Anthony, I think the unpack phase only lock would be good to implement. I also think it would be prudent to add a timeout setting in the spec file that can be set by users to adjust for their machine's speed. That way it won't be stuck forever and won't involve other monitoring processes. If a run sees the lock in place, it waits to the maximum of the timeout (& exits) or the lock is cleared (& operation resumes). The whole lock code needs some thorough scrutiny and cleanup. If you wish to take that on, we would all be grateful.
(In reply to Brian Dolbec from comment #11) > Anthony, I think the unpack phase only lock would be good to implement. I > also think it would be prudent to add a timeout setting in the spec file > that can be set by users to adjust for their machine's speed. That way it > won't be stuck forever and won't involve other monitoring processes. If a > run sees the lock in place, it waits to the maximum of the timeout (& exits) > or the lock is cleared (& operation resumes). > > The whole lock code needs some thorough scrutiny and cleanup. If you wish > to take that on, we would all be grateful. This sounds like at least two commits: 1) the locking code based on the above. 2) A configurable timeout. hard_lock() in class LockDir has that, but no where is it actually used. You'd need something similar in fcntl_lock().

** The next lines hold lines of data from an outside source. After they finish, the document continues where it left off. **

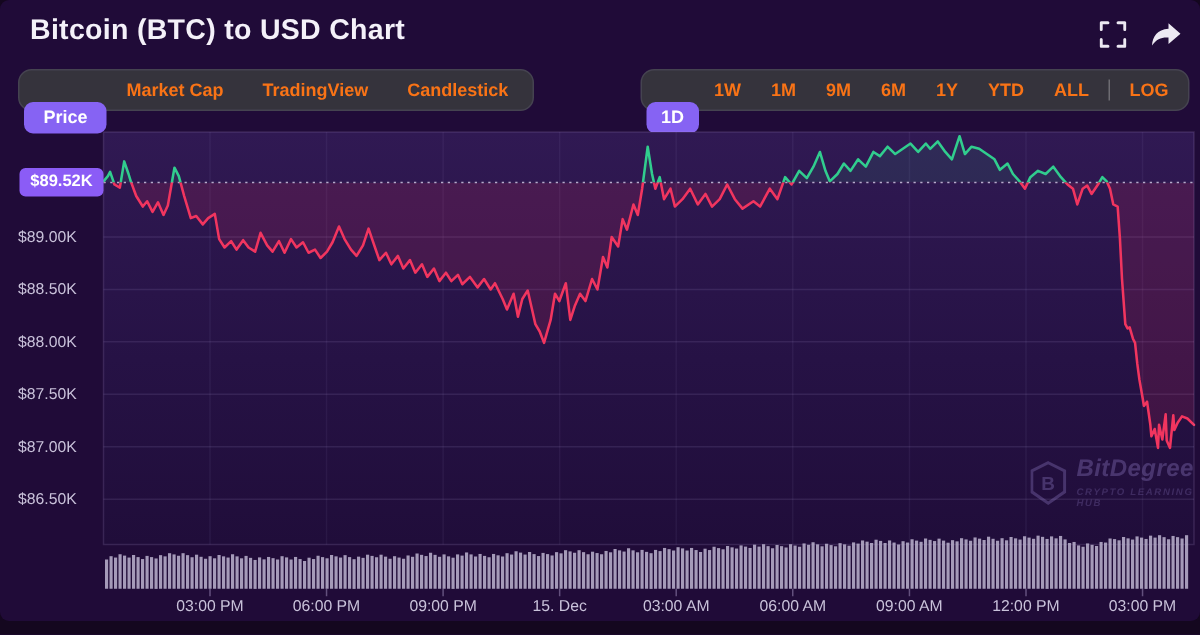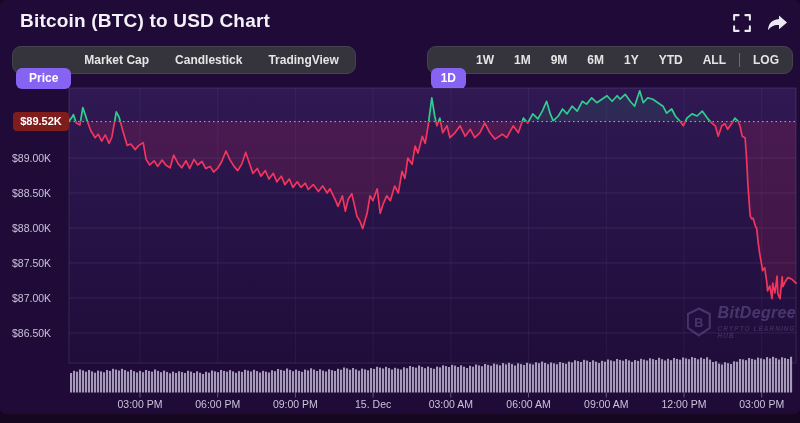--- a/index.html
+++ b/index.html
@@ -6,29 +6,29 @@
   #app{position:relative;width:800px;height:414px;background:#200b38;overflow:hidden;
        font-family:"Liberation Sans",sans-serif;border-radius:6px;}
   .title{position:absolute;left:20px;top:10px;font-size:19px;font-weight:700;color:#f4f1f9;letter-spacing:.2px;}
   .hicons{position:absolute;right:12px;top:14px;display:flex;gap:16px;align-items:center;}
   .hicon{width:18px;height:18px;display:block;cursor:pointer;}
   .bar{position:absolute;top:46px;height:28px;background:#35333c;border:1px solid #454350;
        border-radius:9px;display:flex;align-items:center;padding:0 3px;box-sizing:border-box;}
   .bar-left{left:12px;}
   .bar-right{right:7px;}
   .tbtn{height:21px;line-height:21px;padding:0 13px;border-radius:6px;font-size:12px;font-weight:700;
-        color:#e5e5e5;cursor:pointer;white-space:nowrap;}
+        color:#f97316;cursor:pointer;white-space:nowrap;}
   .rbtn{padding:0 10px;text-align:right;}
   .tbtn.active{background:#8663f3;color:#ffffff;margin-top:36px;}
   .vdiv{width:1px;height:14px;background:rgba(255,255,255,.28);margin:0 3px;}
   #chart-svg{position:absolute;left:0;top:0;}
   .ylab{position:absolute;left:12px;width:53px;font-size:10.5px;color:#c9c2da;}
   .xlab{position:absolute;width:76px;text-align:center;font-size:10.5px;color:#c9c2da;top:398px;}
   .badge{position:absolute;left:13px;width:56px;height:19px;line-height:19px;border-radius:4px;
-         background:#7f1d1d;color:#fff;font-size:11px;font-weight:600;text-align:center;}
+         background:#8b5cf6;color:#fff;font-size:11px;font-weight:600;text-align:center;}
   .watermark{position:absolute;left:687px;top:304px;display:flex;align-items:center;gap:7px;opacity:.55;}
   .wm-col{display:flex;flex-direction:column;font-style:italic;}
   .wm-name{font-size:16px;font-weight:700;color:rgba(148,129,203,.62);letter-spacing:.3px;}
   .wm-tag{font-size:6.4px;font-weight:700;color:rgba(148,129,203,.46);letter-spacing:1.1px;margin-top:3px;}
 </style>
 </head>
 <body>
 
 <div id="app">
 
@@ -39,22 +39,22 @@
       <path d="M5 1H1v4M11 1h4v4M15 11v4h-4M5 15H1v-4" fill="none" stroke="#ece9f2" stroke-width="1.8" stroke-linecap="round" stroke-linejoin="round"></path>
     </svg>
     <svg class="hicon" viewBox="0 0 21 17" style="width:21px;">
       <path d="M20 8 L12 1 V4.6 C4.5 5.2 1.4 9.6 1 15.8 C4.2 11.4 7.3 10.2 12 10.5 V14.8 Z" fill="#ece9f2"></path>
     </svg>
   </div>
 
   <div class="bar bar-left">
     <div class="tbtn active">Price</div>
     <div class="tbtn">Market Cap</div>
+    <div class="tbtn">TradingView</div>
     <div class="tbtn">Candlestick</div>
-    <div class="tbtn">TradingView</div>
   </div>
 
   <div class="bar bar-right">
     <div class="tbtn rbtn active">1D</div>
     <div class="tbtn rbtn">1W</div>
     <div class="tbtn rbtn">1M</div>
     <div class="tbtn rbtn">9M</div>
     <div class="tbtn rbtn">6M</div>
     <div class="tbtn rbtn">1Y</div>
     <div class="tbtn rbtn">YTD</div>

Created attachment 383972 [details] POC: timeout if you wait on a lock too long Okay the values are hard coded (this is just a POC) but now the second instance will only wait 5 seconds before giving up. The next step is to see how to insert all this in the catalyst code.
I'll take this on, as my ARM stages use a shared snapcache to save on disk space. Glad to find the bug, as we'd had discussions in IRC -releng about moving this forward (specifically myself and Zero_Chaos). Ack to iamben for bringing to my attention! :D
See https://wiki.gentoo.org/wiki/User:Veremit/Catalyst_upgrades#Fix_snapshot.2Fsnapcache_locking also
The bug has been referenced in the following commit(s): https://gitweb.gentoo.org/repo/gentoo.git/commit/?id=6ef7061d6e1f7ba02cdacb98636a9abbfeed26f0 commit 6ef7061d6e1f7ba02cdacb98636a9abbfeed26f0 Author: Matt Turner <mattst88@gentoo.org> AuthorDate: 2021-06-11 04:15:15 +0000 Commit: Matt Turner <mattst88@gentoo.org> CommitDate: 2021-06-11 04:21:40 +0000 dev-util/catalyst: Version bump to 3.0.19 Bug: https://bugs.gentoo.org/519656 Closes: https://bugs.gentoo.org/791583 Signed-off-by: Matt Turner <mattst88@gentoo.org> dev-util/catalyst/Manifest | 1 + dev-util/catalyst/catalyst-3.0.19.ebuild | 71 ++++++++++++++++++++++++++++++++ 2 files changed, 72 insertions(+)
https://gitweb.gentoo.org/proj/catalyst.git/commit/?h=catalyst-3.0-stable&id=9221e327aecfd8585cbb9796add9224123d1c53a > For the catalyst-3.0-stable branch, just remove all the snapcache locking. It's broken (bug #519656) and no one is going to fix it, since snapcache has been removed from the master branch.